Things get increasingly complex to interpret from there, as the man said to have instigated the whole restructuring is a relatively new Nikon director that comes from, you guessed it, the Bank of Tokyo-Mitsubishi. Meanwhile, Sentaku is an unusual publication in that, like the Economist, authors aren’t cited. Unlike the Economist, Sentaku often drifts to total speculation about what is happening behind the scenes in Japan. I’m not dismissing these articles at all: I believe there’s a level of truth buried in them. But again, there’s a conflation between the stepper and camera business that doesn’t belong in those articles and seems to be confusing everyone.

Nikon’s suit against ASML has to be involved in this, too. Nikon appears to be trying to get to where they can claim all the real value in the group that they’re restructuring, thus making it more viable for sale or outside investment.

Still, Nikon is at 700b yen sales at the moment, and that would be really difficult size for Fujifilm Holdings to absorb. Moreover, Nikon overall doesn't seem like the right fit for the companies Sentaku states are interested in buying the company. Which makes me think that the discussion that Sentaku's sources seem to be picking up on must have to do with only a portion of Nikon's business, and that would be the semiconductor equipment side. 

So, what’s this mean to Nikon cameras and those of us that use Nikon cameras and lenses? Probably nothing. 

Well, okay, not exactly nothing. It appears that top management at Nikon is still spending lots of time trying to deal with the collapse of their lithography stepper business, so there is the distraction element to consider. A sale or spin-out partnership of the troubled lithography business—or even all of the Precision group—would allow management to get their full brainpower focused back on their more viable businesses. 

But the rumors now spreading around the web via the Sentaku articles and blog posts that have picked up on those articles have Fujifilm and Nikon combining forces in cameras, which seems so far fetched to be easily dismissed at this point. 

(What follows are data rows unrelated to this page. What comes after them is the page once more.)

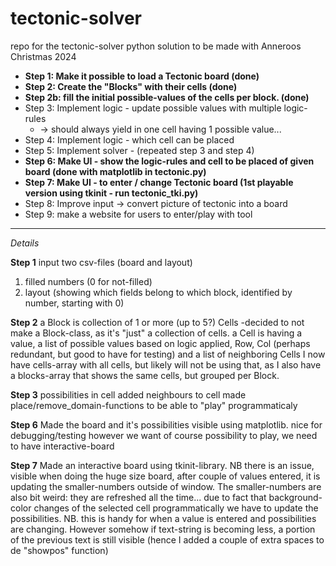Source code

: # tectonic-solver
repo for the tectonic-solver python solution to be made with Anneroos Christmas 2024

- **Step 1: Make it possible to load a Tectonic board  (done)**
- **Step 2: Create the "Blocks" with their cells (done)**
- **Step 2b: fill the initial possible-values of the cells per block. (done)**
- Step 3: Implement logic - update possible values with multiple logic-rules 
  - -> should always yield in one cell having 1 possible value...
- Step 4: Implement logic - which cell can be placed
- Step 5: Implement solver - (repeated step 3 and step 4)
- **Step 6: Make UI - show the logic-rules and cell to be placed of given board (done with matplotlib in tectonic.py)**
- **Step 7: Make UI - to enter / change Tectonic board (1st playable version using tkinit - run tectonic_tki.py)**
- Step 8: Improve input -> convert picture of tectonic into a board
- Step 9: make a website for users to enter/play with tool

---
*Details*


**Step 1** input two csv-files (board and layout)
1. filled numbers (0 for not-filled)
2. layout (showing which fields belong to which block, identified by number, starting with 0)

**Step 2** a Block is collection of 1 or more (up to 5?) Cells -decided to not make a Block-class, as it's "just" a collection
of cells.
a Cell is having a value, a list of possible values based on logic applied, Row, Col (perhaps redundant, but 
good to have for testing) and a list of neighboring Cells
I now have cells-array with all cells, but likely will not be using that, as I also have a blocks-array that shows
the same cells, but grouped per Block.

**Step 3** possibilities in cell
added neighbours to cell
made place/remove_domain-functions to be able to "play" programmaticaly

**Step 6** Made the board and it's possibilities visible using matplotlib. nice for debugging/testing
however we want of course possibility to play, we need to have interactive-board

**Step 7** Made an interactive board using tkinit-library. NB there is an  issue, visible when doing the huge size board, after 
couple of values entered, it is updating the smaller-numbers outside of window.
The smaller-numbers are also bit weird: they are refreshed all the time... due to fact that background-color changes
of the selected cell programmatically we have to update  the possibilities. NB. this is handy for when a value is entered
and possibilities are changing. However somehow if text-string is becoming less, a portion of the previous text is still 
visible (hence I added a couple of extra spaces to de "showpos" function)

Sentaku claims "Nikon's camera business is compatible with Fujifilm's," for instance. I wouldn't agree with that. Consolidating the X System with the DSLRs wouldn't be an easy task at all, and would almost certainly force the combination to jettison crop-sensor X bodies or DX bodies. In essence, any combination of the two would result in less than the sum of the parts. 

Had Nikon been a Western company without cultural, nationalism, and keiretsu influences, it’s likely that the lithography business would have been folded much sooner. Pressure from Western stockholders would have pushed Nikon to act far earlier than it did, and back when cameras were printing money for them. Nikon also would have diversified into additional growth businesses long ago, too, not step gingerly into forming a money-sucking medical group as they have recently. 

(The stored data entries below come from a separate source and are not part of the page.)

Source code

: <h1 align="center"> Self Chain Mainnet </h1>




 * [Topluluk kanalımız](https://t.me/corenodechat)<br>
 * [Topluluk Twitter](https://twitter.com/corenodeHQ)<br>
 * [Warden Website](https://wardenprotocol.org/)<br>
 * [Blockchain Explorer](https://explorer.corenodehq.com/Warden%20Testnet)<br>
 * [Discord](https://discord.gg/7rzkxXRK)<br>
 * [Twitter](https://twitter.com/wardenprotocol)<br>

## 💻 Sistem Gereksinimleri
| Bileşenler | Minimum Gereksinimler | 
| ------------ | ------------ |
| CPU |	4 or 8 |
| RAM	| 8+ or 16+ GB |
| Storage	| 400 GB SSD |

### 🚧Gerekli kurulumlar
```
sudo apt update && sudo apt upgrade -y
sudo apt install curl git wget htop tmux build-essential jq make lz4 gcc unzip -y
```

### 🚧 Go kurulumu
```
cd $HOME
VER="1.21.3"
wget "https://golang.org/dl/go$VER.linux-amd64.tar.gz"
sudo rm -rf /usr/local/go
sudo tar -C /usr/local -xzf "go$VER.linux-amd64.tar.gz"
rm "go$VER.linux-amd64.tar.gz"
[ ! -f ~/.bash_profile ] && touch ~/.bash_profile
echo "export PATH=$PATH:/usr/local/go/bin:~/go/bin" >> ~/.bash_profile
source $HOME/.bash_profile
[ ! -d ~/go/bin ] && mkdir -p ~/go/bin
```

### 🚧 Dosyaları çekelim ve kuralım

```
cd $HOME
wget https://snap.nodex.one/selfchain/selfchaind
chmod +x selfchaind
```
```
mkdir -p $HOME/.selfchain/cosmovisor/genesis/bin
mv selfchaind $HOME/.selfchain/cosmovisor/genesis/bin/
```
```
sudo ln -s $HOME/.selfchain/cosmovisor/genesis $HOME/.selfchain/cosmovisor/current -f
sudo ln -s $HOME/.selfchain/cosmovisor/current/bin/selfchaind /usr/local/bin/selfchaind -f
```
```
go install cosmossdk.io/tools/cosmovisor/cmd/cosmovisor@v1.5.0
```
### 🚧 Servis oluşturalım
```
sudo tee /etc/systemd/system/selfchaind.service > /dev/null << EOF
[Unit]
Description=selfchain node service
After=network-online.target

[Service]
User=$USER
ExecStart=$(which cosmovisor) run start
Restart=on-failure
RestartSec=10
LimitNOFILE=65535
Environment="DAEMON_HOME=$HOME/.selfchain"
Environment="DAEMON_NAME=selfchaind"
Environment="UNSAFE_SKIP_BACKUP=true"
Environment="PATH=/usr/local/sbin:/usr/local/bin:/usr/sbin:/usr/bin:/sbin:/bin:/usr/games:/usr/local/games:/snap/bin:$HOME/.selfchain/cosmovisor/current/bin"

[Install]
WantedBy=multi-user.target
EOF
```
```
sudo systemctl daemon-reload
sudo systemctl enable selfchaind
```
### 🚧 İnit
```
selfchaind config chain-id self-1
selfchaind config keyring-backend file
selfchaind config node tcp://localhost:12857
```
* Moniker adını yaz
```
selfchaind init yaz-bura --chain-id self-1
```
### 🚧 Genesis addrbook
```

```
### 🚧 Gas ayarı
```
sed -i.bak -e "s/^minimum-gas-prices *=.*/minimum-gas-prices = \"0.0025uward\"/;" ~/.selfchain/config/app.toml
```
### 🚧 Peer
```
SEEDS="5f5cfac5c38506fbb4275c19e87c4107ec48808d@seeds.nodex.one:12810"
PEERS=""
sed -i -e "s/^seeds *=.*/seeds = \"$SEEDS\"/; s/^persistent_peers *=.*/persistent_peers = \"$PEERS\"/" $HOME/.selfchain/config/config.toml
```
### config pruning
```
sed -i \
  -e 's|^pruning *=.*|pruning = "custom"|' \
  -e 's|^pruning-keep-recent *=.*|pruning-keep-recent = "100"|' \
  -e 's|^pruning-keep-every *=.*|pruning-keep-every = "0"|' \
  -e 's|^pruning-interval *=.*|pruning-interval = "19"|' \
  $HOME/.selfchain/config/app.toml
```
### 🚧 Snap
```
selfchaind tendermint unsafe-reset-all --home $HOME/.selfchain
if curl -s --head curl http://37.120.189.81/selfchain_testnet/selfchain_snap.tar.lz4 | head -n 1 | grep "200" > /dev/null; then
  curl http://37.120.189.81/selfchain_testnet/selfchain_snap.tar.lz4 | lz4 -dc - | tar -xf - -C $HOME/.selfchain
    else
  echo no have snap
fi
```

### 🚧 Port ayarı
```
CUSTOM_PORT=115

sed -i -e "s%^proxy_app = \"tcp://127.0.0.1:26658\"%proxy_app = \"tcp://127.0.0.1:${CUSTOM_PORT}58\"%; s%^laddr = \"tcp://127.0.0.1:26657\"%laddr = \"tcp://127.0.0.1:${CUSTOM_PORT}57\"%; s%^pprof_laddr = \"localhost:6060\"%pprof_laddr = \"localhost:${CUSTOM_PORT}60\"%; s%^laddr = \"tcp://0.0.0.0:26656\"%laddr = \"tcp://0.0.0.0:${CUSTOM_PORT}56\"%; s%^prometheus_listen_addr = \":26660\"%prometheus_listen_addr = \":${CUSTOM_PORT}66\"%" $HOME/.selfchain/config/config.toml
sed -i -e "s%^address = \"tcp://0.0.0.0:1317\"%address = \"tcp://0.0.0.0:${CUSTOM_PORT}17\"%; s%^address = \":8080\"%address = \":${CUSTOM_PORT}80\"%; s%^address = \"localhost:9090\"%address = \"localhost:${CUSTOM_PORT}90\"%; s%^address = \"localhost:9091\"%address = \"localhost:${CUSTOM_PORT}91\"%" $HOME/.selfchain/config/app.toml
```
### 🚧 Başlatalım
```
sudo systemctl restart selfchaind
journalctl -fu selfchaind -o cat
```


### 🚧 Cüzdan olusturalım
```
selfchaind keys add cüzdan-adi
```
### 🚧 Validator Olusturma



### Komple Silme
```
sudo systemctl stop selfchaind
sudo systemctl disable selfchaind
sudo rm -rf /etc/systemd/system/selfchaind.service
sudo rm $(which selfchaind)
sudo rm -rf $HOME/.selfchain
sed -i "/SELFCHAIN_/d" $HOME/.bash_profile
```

This is not to say that Nikon’s camera business is perfect. Far from it. But as far as anyone can tell from the financial statements, the camera side of Nikon is what keeps it in business. Only Canon and Nikon seem to be able to run such highly positive numbers in a declining market.  

I’m betting that it’s business as usual for Nikon in the Imaging group for the moment. That means more incremental updates as Nikon calculates how they’re going to shift products in the high compact and mirrorless markets. And the next one of those iterations should be the D810 replacement. 

One thing does strike me, though: Nikon hasn't said a peep about the Sentaku articles that I know of, which seems strange. Meanwhile, Nikon's largest stockholder (Bank of Tokyo-Mitsubishi) is identified as the key player in these rumors. If true, that means there is pressure on Nikon to do something, and that might have started with Nikon shopping a piece of the company.

The disturbing aspect is this: this is very similar to how the Hoya acquisition of Pentax started. Rumors of sale. Active board member lobbying for it. Bank and METI involvement. 


A final note. Sentaku has a strong tendency towards click-baiting headlines and conflation of unrelated things in their stories and analysis. I would go so far as to say to ignore Sentaku's headlines completely, as they rarely line up with contents of the article.